Tech Central Station
November 3, 2004
By the time you read this, Senator Kerry will have done the honorable thing and conceded the election to President Bush. The Associated Press reported Kerry’s call to the president thusly:
“Congratulations, Mr. President,” Kerry said in the conversation described by sources as lasting less than five minutes. One of the sources was Republican, the other a Democrat. The Democratic source said Bush called Kerry a worthy, tough and honorable opponent. Kerry told Bush the country was too divided, the source said, and Bush agreed. “We really have to do something about it,” Kerry said according to the Democratic official.
This step will go a long way to healing wounds that have not healed since the aftermath of the 2000 election and ended fears that we were about to see a repeat.
While there were predictions that Ohio would be the Florida of 2004, that did not happen because of several key differences.
The margin: Bush was only ahead by 200 or so votes after the first count in Florida, a bigger state than Ohio. Bush currently leads by nearly 150,000 votes with all precincts in. The math was incredibly improbable for Kerry — virtually all of the provisional ballots would have to be ruled valid and they would have had to go almost exclusively to Kerry. Both were, to say the least rather unlikely.
Perhaps more importantly, there was a built-in excuse in Florida in that the Butterfly Ballots, Hanging Chads, and other oddities actually created a plausible argument that, had these things not occurred, Gore would have carried the state. Under that circumstance, trying to overturn a razor thin margin was acceptable.
Moreover, the sheer size of the initial count — with 100% of the precincts reported — creates a psychological victory for Bush in Ohio in a way that he never had in Florida in 2000. Kerry trying to overturn this result would have seemed outrageous in a way that it never did in Florida.
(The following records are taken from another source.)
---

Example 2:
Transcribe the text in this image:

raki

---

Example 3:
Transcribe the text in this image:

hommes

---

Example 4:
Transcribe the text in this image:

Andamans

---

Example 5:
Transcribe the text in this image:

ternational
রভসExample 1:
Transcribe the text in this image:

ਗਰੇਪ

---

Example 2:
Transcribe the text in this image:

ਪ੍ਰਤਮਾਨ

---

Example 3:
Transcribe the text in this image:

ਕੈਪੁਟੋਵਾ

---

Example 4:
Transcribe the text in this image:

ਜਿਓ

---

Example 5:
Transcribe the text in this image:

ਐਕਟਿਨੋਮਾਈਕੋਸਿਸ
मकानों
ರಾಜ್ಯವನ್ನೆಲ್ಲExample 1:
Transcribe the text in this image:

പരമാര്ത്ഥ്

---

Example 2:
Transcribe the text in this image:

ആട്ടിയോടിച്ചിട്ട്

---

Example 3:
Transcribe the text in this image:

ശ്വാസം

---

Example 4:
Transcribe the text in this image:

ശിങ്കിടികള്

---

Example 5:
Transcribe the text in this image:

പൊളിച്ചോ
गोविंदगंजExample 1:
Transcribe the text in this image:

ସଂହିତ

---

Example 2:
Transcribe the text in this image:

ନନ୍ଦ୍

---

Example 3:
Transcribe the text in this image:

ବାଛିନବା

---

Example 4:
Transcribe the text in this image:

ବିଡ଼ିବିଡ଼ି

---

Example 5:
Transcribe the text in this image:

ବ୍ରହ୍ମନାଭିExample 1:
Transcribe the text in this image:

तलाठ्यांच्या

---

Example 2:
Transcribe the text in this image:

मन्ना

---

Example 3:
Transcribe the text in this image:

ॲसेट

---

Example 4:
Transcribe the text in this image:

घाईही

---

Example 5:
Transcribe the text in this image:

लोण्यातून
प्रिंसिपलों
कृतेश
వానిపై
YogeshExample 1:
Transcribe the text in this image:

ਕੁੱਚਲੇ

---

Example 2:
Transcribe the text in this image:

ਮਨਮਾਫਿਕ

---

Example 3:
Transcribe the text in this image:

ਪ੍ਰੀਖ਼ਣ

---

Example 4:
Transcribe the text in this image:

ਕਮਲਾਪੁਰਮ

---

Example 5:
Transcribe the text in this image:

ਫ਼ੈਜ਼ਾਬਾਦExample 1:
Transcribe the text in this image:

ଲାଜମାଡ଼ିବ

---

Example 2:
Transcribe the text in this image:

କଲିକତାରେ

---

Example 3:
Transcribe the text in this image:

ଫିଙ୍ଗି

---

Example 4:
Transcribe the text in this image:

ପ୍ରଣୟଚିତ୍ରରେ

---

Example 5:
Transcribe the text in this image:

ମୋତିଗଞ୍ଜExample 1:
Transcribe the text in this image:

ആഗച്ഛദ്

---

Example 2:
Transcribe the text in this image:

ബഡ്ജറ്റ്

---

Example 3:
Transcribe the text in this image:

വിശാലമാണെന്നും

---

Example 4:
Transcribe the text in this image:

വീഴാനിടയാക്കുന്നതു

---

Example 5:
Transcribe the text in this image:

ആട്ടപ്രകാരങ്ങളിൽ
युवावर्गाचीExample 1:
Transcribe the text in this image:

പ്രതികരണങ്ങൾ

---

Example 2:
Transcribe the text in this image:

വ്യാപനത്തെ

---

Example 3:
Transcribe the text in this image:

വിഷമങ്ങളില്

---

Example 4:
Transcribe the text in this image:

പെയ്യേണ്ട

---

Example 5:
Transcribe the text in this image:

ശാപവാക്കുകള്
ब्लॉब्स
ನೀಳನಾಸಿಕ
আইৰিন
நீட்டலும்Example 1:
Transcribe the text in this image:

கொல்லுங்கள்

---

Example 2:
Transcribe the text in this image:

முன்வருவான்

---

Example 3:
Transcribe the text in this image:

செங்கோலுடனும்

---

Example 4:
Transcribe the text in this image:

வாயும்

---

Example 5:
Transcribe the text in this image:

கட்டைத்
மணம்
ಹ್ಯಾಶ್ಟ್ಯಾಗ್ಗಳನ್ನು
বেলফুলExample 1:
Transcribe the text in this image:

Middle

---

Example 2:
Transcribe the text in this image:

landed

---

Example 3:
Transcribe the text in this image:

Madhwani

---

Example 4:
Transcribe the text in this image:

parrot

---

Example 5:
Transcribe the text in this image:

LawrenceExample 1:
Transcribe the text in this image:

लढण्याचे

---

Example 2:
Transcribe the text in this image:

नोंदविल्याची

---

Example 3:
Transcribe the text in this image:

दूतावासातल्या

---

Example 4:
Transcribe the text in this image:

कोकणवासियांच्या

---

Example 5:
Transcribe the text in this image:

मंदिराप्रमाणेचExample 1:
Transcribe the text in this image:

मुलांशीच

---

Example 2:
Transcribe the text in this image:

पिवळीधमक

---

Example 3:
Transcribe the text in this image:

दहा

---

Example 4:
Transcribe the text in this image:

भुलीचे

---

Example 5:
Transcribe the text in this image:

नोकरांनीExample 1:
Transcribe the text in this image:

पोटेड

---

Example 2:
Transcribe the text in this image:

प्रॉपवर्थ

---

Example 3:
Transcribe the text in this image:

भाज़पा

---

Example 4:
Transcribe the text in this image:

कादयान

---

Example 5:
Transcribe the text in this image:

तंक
The national popular vote: In 2000, Gore had a 500,000 plus plurality in the overall vote. While that doesn’t strictly matter in our system for a variety of reasons that have been written about ad nauseum, it did give his attempt to overturn a tight election result in Florida more legitimacy. More Americans, after all, had voted for Gore than for Bush. That meant that 1) more people would have been happy with an overturn of the result than would have been angered by it and 2) even people who voted for Bush had some initial sympathy for his cause.
Given that Bush has a national margin roughly six times that enjoyed by Gore — and even won a national majority – -the Ohio result has even more credibility. The majority of Americans would almost certainly have been outraged by any attempt to change the outcome of the election under these circumstances. Not only did that put pressure on both the Kerry camp and the judiciary to resolve this quickly, but it virtually assured that Kerry could never have been seen as a legitimate president.
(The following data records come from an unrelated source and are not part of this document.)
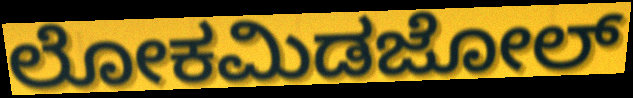
ಲೋಕಮಿಡಜೋಲ್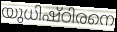
യുധിഷ്ഠിരനെ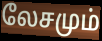
லேசமும்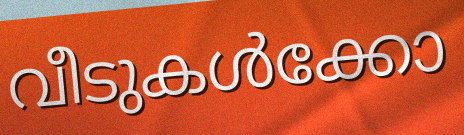
വീടുകൾക്കോ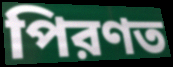
পিরণতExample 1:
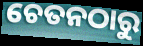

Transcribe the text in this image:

ଚେତନଠାରୁ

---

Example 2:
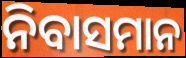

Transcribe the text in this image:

ନିବାସମାନ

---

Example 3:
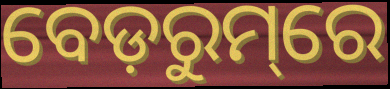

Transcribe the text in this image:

ବେଡ଼ରୁମ୍‌ରେ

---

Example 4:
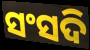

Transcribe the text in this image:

ସଂସଦି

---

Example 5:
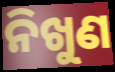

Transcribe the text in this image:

ନିଖୁଣ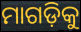
ମାଗଡ଼ିକୁ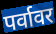
पर्वावर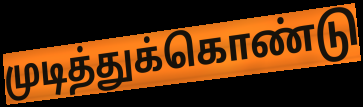
முடித்துக்கொண்டுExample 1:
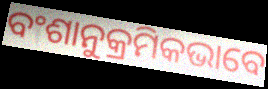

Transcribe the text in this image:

ବଂଶାନୁକ୍ରମିକଭାବେ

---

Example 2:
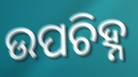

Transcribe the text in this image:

ଉପଚିହ୍ନ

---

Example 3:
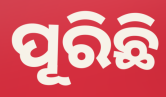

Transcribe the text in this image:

ପୂରିଛି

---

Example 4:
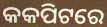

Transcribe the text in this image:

କକପିଟରେ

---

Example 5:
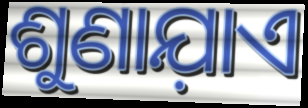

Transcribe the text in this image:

ଶୁଣାଯ଼ାଏ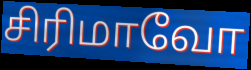
சிரிமாவோ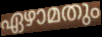
ഏഴാമതുംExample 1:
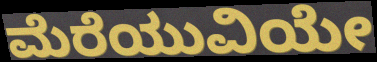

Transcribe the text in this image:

ಮೆರೆಯುವಿಯೇ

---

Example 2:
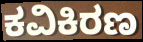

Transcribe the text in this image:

ಕವಿಕಿರಣ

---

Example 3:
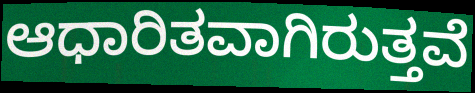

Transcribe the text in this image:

ಆಧಾರಿತವಾಗಿರುತ್ತವೆ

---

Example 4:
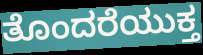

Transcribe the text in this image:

ತೊಂದರೆಯುಕ್ತ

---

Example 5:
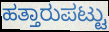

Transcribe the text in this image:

ಹತ್ತಾರುಪಟ್ಟುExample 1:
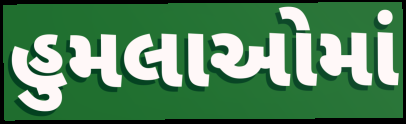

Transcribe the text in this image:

હુમલાઓમાં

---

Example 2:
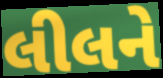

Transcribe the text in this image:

લીલને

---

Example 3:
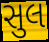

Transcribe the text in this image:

સુલ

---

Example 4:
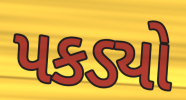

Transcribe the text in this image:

પકડ્યો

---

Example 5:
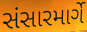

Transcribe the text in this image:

સંસારમાર્ગે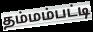
தம்மம்பட்டி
The Nader factor: Gore had the additional argument in 2000 that more Floridians preferred him to Bush in 2000 but some of his vote was siphoned off by Ralph Nader. No such excuse existed this time: Nader wasn’t even on the ballot in Ohio. Indeed, even if we make the odd presumption that those who voted for the minor party candidates in Ohio all preferred Kerry to Bush and thus added their totals to his, Kerry still comes up short.
John Edwards: Edwards clearly wants to be the main alternative to Hillary Clinton in 2008. He had to realize that 2004 was a lost cause and that a divisive effort to overturn the election would have destroyed his chances for the future.
We’ve already had one 2000: The fact that we went through this in 2000 mitigated against a repeat. People remember how bitter and agonizing it was last time and had no desire to do it again.
Because of these factors, and a simple realization that dragging out the inevitable would be bad for the country, the Kerry team reluctantly did the right thing. And, who knows, CNN might even call it for Bush before the Electoral College meets.